# Record excerpts
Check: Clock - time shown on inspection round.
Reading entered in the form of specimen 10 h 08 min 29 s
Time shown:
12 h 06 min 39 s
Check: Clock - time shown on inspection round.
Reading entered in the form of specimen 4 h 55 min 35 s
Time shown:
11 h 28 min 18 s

* * *

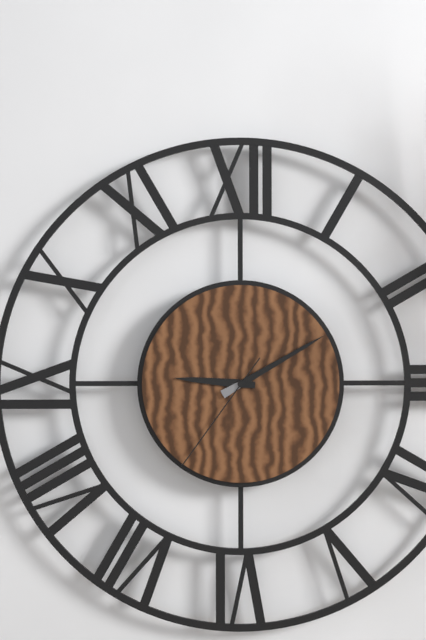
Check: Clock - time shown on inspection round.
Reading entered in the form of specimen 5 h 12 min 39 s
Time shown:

# Description of the task
Please pull out every row that contains the word "Reading", copying each one in full.

# Output for this exercise
Reading entered in the form of specimen 10 h 08 min 29 s
Reading entered in the form of specimen 4 h 55 min 35 s
Reading entered in the form of specimen 5 h 12 min 39 s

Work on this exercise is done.